Ohne Gott im Blick zu haben wirkt die Geworfenheit wie ein blinder Zufall und kann zu einem Gefühl der Verlorenheit führen. Das Leben erscheint dann als „einfach da“ – ohne Grund, ohne Ziel. Im Glauben kann ich meine Existenz jedoch als gewollt und gerufen verstehen. Ich bin nicht nur „hineingeworfen“, sondern von Gott ins Leben gestellt – mit Sinn und Ziel. Auch wenn ich meine Herkunft nicht gewählt habe, bin ich in Gottes Hand geborgen. Das gibt mir Trost und Vertrauen. Der Glaube verwandelt diese Last in eine Aufgabe: Ich darf mein Leben gestalten, im Vertrauen darauf, dass Gott mich begleitet und meine Möglichkeiten segnet.

Selbsternannte Autoritäten

„Wisst ihr nicht, dass Ungerechte das Reich Gottes nicht erben werden? Irrt euch nicht! Weder Unzüchtige noch Götzendiener, Ehebrecher, Lustknaben, Knabenschänder, Diebe, Habgierige, Trunkenbolde, Lästerer oder Räuber werden das Reich Gottes erben.“
Korinther 6,9-10

Es gibt Ausleger der Bibel, die immer genau zu wissen scheinen, was Gott denkt. In ihren Betrachtungen tauchen dann Formulierungen wie „Gott möchte von uns, dass …” auf. Das klingt, als wären sie nicht nur Interpreten, sondern Drehbuchschreiber eines göttlichen Dramas. Das sollte uns stutzig machen, denn es riecht sehr nach Selbstbeweihräucherung. Es sieht so aus, als hätten diese Leute die Gedanken Gottes voll erkannt und setzten sie souverän um – im Gegensatz zu einfachen Gläubigen, die sich nicht immer sicher sind, was Gottes Wille in einer konkreten Situation ist. Gerne picken sich solche „klugen” Interpreten einen Bibelvers heraus, vergrößern ihn und falten die sich aus ihrer Auslegung ergebende strategische Lehre wie einen Schlachtplan aus. Deren Befolgung erklären sie dann für andere Menschen als verbindlich.
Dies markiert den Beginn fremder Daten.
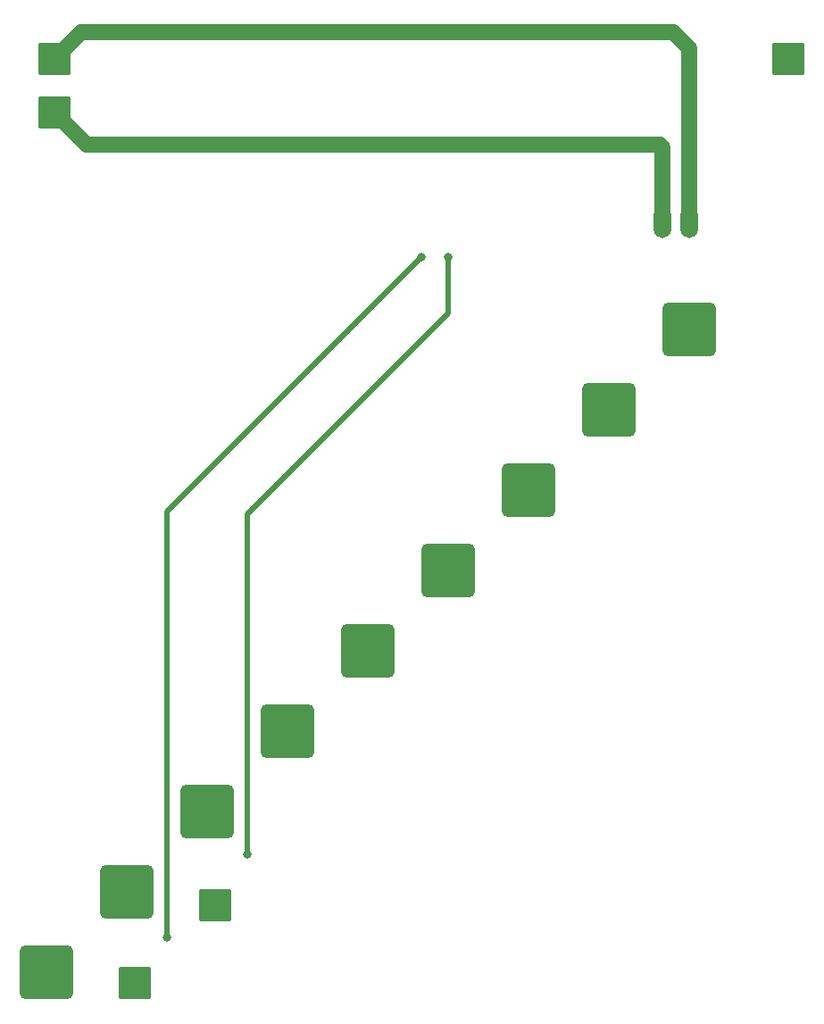
<source format=gtl>
G04 #@! TF.GenerationSoftware,KiCad,Pcbnew,(6.0.8-1)-1*
G04 #@! TF.CreationDate,2023-08-14T14:14:11-03:00*
G04 #@! TF.ProjectId,EMMMA-K-v3.1-Slave,454d4d4d-412d-44b2-9d76-332e312d536c,rev?*
G04 #@! TF.SameCoordinates,Original*
G04 #@! TF.FileFunction,Copper,L1,Top*
G04 #@! TF.FilePolarity,Positive*
%FSLAX46Y46*%
G04 Gerber Fmt 4.6, Leading zero omitted, Abs format (unit mm)*
G04 Created by KiCad (PCBNEW (6.0.8-1)-1) date 2023-08-14 14:14:11*
%MOMM*%
%LPD*%
G01*
G04 APERTURE LIST*
G04 Aperture macros list*
%AMRoundRect*
0 Rectangle with rounded corners*
0 $1 Rounding radius*
0 $2 $3 $4 $5 $6 $7 $8 $9 X,Y pos of 4 corners*
0 Add a 4 corners polygon primitive as box body*
4,1,4,$2,$3,$4,$5,$6,$7,$8,$9,$2,$3,0*
0 Add four circle primitives for the rounded corners*
1,1,$1+$1,$2,$3*
1,1,$1+$1,$4,$5*
1,1,$1+$1,$6,$7*
1,1,$1+$1,$8,$9*
0 Add four rect primitives between the rounded corners*
20,1,$1+$1,$2,$3,$4,$5,0*
20,1,$1+$1,$4,$5,$6,$7,0*
20,1,$1+$1,$6,$7,$8,$9,0*
20,1,$1+$1,$8,$9,$2,$3,0*%
G04 Aperture macros list end*
G04 #@! TA.AperFunction,ComponentPad*
%ADD10RoundRect,0.403225X-2.096775X-2.096775X2.096775X-2.096775X2.096775X2.096775X-2.096775X2.096775X0*%
G04 #@! TD*
G04 #@! TA.AperFunction,ComponentPad*
%ADD11RoundRect,0.249999X-1.300001X-1.300001X1.300001X-1.300001X1.300001X1.300001X-1.300001X1.300001X0*%
G04 #@! TD*
G04 #@! TA.AperFunction,ConnectorPad*
%ADD12O,1.700000X3.000000*%
G04 #@! TD*
G04 #@! TA.AperFunction,ViaPad*
%ADD13C,0.800000*%
G04 #@! TD*
G04 #@! TA.AperFunction,Conductor*
%ADD14C,0.500000*%
G04 #@! TD*
G04 #@! TA.AperFunction,Conductor*
%ADD15C,1.500000*%
G04 #@! TD*
G04 APERTURE END LIST*
D10*
X144780000Y-132080000D03*
X160020000Y-116840000D03*
X198120000Y-78740000D03*
D11*
X145542000Y-50546000D03*
D10*
X167640000Y-109220000D03*
D11*
X160782000Y-125730000D03*
D10*
X182880000Y-93980000D03*
X190500000Y-86360000D03*
D11*
X145542000Y-45466000D03*
D10*
X175260000Y-101600000D03*
D12*
X203200000Y-60960000D03*
X205740000Y-60960000D03*
D10*
X152400000Y-124460000D03*
D11*
X215138000Y-45466000D03*
D10*
X205740000Y-71120000D03*
D11*
X153162000Y-133096000D03*
D13*
X180340000Y-64262000D03*
X156210000Y-128778000D03*
X163830000Y-120904000D03*
X182880000Y-64262000D03*
X203200000Y-60960000D03*
X205740000Y-60960000D03*
D14*
X156210000Y-88392000D02*
X156210000Y-128778000D01*
X156210000Y-88392000D02*
X180340000Y-64262000D01*
X163830000Y-88646000D02*
X163830000Y-120904000D01*
X182880000Y-64262000D02*
X182880000Y-69596000D01*
X164592000Y-87884000D02*
X163830000Y-88646000D01*
X182880000Y-69596000D02*
X164592000Y-87884000D01*
D15*
X148590000Y-53594000D02*
X145542000Y-50546000D01*
D14*
X203200000Y-53848000D02*
X202946000Y-53594000D01*
D15*
X203200000Y-60960000D02*
X203200000Y-53848000D01*
X202946000Y-53594000D02*
X148590000Y-53594000D01*
X205740000Y-44450000D02*
X204216000Y-42926000D01*
X148082000Y-42926000D02*
X145542000Y-45466000D01*
X205740000Y-60960000D02*
X205740000Y-44450000D01*
X204216000Y-42926000D02*
X148082000Y-42926000D01*
M02*

</source>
So wird denn auch der obige Vers gerne herangezogen, um gegen jede Art von Verfehlung vorzugehen. Anstatt den Text als Teil einer größeren Argumentation über Umkehr und Vergebung zu lesen, wird er als gesetzlicher Katalog verstanden, der sich beliebig erweitern lässt. Daraus lassen sich Moralregeln ableiten: von der strengen Einhaltung der sonntäglichen Versammlung in der Gemeinde bis hin zum Ausschluss von AfD-Mitgliedern aus kirchlichen Ämtern. Und das alles, weil man sich ja so sicher ist, was Gottes Wille ist. So entsteht leicht ein Tonfall moralischer Überlegenheit, bei dem die Bibel als Waffe statt als Einladung zu Umkehr und Hoffnung benutzt wird, um Macht über andere auszuüben. Vergessen wir nicht, dass der Glaube uns befreit von Angst, Schuld und dem Zwang, sich vor Menschen rechtfertigen zu müssen. Er ruft uns in eine Beziehung, die von Vertrauen und Liebe geprägt ist – nicht von Unterwerfung unter selbsternannte Autoritäten.

Zur Freiheit hat uns Christus befreit! So steht nun fest und lasst euch nicht wieder das Joch der Knechtschaft auflegen.